Für die Gerichtskosten muss derjenige Ehepartner, der den Ehescheidungsantrag einreicht, einen Gerichtskostenvorschuss an die Staatskasse einzahlen. Diesen Vorschuss bestimmt Ihr Rechtsanwalt auf der Basis des von ihm zunächst angenommenen Gegenstandswertes, den er auf der Basis der jeweiligen 3-fachen Nettoeinkommen bestimmt hat. Der Gerichtskostenvorschuss wird am Ende des Gerichtsverfahrens auf die entstandenen Gerichtskosten verrechnet. Bitte beachten Sie hierbei, dass im Ehescheidungsverfahren immer die Kosten beider Ehepartner gegeneinander aufgehoben werden. Kostenaufhebung bedeutet, dass die Eheleute jeweils ihren eigenen Rechtsanwalt bezahlen und die Gerichtskosten teilen. Die Staatskasse wird am Ende des Verfahrens automatisch ausrechnen, wie hoch der jeweils auf jeden Ehepartner entfallende Gerichtskostenanteil ist. In der Regel bekommt derjenige Ehegatte, der den Ehescheidungsantrag eingereicht und den Vorschuss auf die Gerichtskosten eingezahlt hat, einen Teil des von ihm eingezahlten Betrages wieder zurück.

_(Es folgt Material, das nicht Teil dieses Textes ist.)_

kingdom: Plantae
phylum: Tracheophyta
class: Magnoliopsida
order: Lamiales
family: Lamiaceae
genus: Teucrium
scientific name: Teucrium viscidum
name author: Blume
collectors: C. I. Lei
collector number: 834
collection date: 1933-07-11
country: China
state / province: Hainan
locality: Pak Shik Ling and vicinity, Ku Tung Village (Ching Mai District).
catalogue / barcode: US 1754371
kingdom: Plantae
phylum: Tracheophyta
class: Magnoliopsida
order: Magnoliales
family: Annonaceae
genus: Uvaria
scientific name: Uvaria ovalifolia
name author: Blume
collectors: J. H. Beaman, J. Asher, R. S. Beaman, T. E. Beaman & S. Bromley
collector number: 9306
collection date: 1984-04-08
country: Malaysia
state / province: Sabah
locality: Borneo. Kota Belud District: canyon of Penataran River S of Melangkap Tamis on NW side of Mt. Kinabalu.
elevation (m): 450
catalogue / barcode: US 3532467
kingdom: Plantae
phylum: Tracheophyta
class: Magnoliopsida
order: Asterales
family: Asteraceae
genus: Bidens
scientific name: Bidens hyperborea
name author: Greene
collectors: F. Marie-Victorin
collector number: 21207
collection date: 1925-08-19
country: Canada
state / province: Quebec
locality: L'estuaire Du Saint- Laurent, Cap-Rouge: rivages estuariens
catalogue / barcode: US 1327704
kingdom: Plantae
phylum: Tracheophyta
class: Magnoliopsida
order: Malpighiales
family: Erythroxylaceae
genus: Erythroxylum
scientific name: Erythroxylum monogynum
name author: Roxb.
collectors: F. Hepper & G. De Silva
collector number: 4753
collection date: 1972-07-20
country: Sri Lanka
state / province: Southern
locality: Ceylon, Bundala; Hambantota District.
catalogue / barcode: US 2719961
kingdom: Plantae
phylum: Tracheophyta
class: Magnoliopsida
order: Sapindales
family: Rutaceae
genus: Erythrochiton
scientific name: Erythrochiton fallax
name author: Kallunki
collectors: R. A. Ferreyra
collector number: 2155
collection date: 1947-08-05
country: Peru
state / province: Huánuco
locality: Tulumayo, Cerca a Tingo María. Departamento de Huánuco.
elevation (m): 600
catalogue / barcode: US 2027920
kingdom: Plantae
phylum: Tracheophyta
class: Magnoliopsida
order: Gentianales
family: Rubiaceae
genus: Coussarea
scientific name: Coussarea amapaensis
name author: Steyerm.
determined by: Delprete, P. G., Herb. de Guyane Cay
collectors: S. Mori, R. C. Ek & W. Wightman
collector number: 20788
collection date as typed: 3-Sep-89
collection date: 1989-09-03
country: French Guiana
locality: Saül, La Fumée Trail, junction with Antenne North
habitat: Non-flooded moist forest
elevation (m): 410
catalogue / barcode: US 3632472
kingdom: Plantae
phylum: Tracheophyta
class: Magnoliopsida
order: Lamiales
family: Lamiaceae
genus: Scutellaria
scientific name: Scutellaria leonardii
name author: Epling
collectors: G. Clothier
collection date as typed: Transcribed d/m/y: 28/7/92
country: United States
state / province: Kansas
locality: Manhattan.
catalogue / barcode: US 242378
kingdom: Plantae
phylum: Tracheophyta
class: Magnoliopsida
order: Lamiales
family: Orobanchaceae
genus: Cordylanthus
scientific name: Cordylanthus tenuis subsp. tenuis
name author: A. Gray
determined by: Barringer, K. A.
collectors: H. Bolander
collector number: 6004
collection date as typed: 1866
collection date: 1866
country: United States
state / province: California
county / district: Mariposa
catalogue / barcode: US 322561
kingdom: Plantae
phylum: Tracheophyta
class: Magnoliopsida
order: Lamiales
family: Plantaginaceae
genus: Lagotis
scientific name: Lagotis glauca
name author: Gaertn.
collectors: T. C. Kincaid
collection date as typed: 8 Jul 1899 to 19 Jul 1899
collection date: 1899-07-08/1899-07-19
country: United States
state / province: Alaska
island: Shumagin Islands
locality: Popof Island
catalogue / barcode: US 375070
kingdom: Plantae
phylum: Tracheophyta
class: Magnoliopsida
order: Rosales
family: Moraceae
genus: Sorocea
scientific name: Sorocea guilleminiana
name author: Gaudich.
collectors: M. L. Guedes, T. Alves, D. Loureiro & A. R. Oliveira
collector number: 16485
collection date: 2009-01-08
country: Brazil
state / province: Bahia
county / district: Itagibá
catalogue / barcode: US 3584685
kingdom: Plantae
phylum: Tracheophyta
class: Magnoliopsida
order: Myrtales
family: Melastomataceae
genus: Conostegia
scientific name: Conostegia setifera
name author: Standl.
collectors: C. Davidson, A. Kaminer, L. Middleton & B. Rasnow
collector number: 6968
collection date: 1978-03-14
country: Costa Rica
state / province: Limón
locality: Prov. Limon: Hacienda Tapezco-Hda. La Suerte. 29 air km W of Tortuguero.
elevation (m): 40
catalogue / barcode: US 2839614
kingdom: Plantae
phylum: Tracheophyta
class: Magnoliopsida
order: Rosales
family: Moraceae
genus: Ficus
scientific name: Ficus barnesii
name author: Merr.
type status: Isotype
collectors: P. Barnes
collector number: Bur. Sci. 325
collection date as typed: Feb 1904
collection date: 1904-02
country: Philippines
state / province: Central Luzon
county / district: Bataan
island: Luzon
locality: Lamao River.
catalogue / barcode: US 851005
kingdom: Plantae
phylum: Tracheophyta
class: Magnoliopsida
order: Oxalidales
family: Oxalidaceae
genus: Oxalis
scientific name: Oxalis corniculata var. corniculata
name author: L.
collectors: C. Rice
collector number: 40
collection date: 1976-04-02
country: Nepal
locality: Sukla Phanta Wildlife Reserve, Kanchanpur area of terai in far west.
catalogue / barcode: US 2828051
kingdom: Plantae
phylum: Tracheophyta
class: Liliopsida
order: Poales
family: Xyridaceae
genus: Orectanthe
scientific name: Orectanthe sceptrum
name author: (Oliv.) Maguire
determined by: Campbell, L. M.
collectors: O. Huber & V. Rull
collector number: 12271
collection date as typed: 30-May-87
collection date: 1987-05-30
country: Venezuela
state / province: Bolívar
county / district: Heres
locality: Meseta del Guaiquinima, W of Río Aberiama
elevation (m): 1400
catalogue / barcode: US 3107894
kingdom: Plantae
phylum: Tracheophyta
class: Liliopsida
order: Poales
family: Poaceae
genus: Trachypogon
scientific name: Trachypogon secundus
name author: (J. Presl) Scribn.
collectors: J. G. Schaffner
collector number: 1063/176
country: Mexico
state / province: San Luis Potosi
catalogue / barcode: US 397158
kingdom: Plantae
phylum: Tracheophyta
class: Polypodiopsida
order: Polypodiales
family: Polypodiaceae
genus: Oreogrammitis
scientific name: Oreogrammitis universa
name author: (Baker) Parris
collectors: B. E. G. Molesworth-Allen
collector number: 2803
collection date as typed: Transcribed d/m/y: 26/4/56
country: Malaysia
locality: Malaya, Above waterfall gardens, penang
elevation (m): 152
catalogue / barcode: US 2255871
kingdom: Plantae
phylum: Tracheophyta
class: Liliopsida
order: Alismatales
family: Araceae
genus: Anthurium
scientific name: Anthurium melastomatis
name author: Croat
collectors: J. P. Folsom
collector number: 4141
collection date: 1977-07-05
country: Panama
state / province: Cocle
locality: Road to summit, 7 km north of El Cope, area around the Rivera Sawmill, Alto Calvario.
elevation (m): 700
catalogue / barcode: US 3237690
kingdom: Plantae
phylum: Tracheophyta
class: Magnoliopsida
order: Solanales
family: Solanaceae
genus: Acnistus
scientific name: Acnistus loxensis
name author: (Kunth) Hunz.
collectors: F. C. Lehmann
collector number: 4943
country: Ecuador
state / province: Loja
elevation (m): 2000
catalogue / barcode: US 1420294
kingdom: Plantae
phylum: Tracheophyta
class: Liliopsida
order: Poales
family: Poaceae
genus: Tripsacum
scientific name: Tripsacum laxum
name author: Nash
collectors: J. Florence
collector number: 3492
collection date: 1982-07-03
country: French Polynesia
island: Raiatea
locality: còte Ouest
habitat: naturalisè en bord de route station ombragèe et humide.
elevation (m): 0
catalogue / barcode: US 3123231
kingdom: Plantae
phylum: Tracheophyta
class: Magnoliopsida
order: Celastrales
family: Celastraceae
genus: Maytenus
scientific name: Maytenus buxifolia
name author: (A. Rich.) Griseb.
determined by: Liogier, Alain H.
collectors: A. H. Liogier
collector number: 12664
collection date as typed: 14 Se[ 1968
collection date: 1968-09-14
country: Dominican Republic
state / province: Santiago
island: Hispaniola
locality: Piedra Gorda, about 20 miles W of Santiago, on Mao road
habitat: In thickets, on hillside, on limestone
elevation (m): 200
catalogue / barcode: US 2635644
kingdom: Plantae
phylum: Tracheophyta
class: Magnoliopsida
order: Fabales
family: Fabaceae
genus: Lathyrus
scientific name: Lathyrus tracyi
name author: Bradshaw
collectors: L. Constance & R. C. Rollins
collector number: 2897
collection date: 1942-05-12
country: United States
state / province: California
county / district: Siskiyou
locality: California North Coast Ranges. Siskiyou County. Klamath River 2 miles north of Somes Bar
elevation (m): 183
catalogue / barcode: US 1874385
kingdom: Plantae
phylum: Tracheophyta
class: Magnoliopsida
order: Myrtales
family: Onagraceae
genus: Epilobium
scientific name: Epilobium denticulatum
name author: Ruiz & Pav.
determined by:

Wenn Sie ein Ehescheidungsverfahren auf den Weg bringen, dann sollten Sie mit Ihrem Rechtsanwalt bzw. Ihrer Rechtsanwältin die Umstände der Streitwertbemessung erörtern, damit Sie in etwa die auf Sie zukommenden Kosten kalkulieren können.

Zahlungen Ihrerseits entfallen, wenn der Staat Ihnen die sog. Verfahrenskostenhilfe bewilligt. Dies ist dann der Fall, wenn der Steuerzahler Ihre Gerichtskosten und Rechtsanwaltsgebühren übernimmt, weil Sie dies aufgrund Ihrer persönlichen und wirtschaftlichen Verhältnisse nicht können. In diesem Falle brauchen Sie auch keinen Gerichtskostenvorschuss einzuzahlen.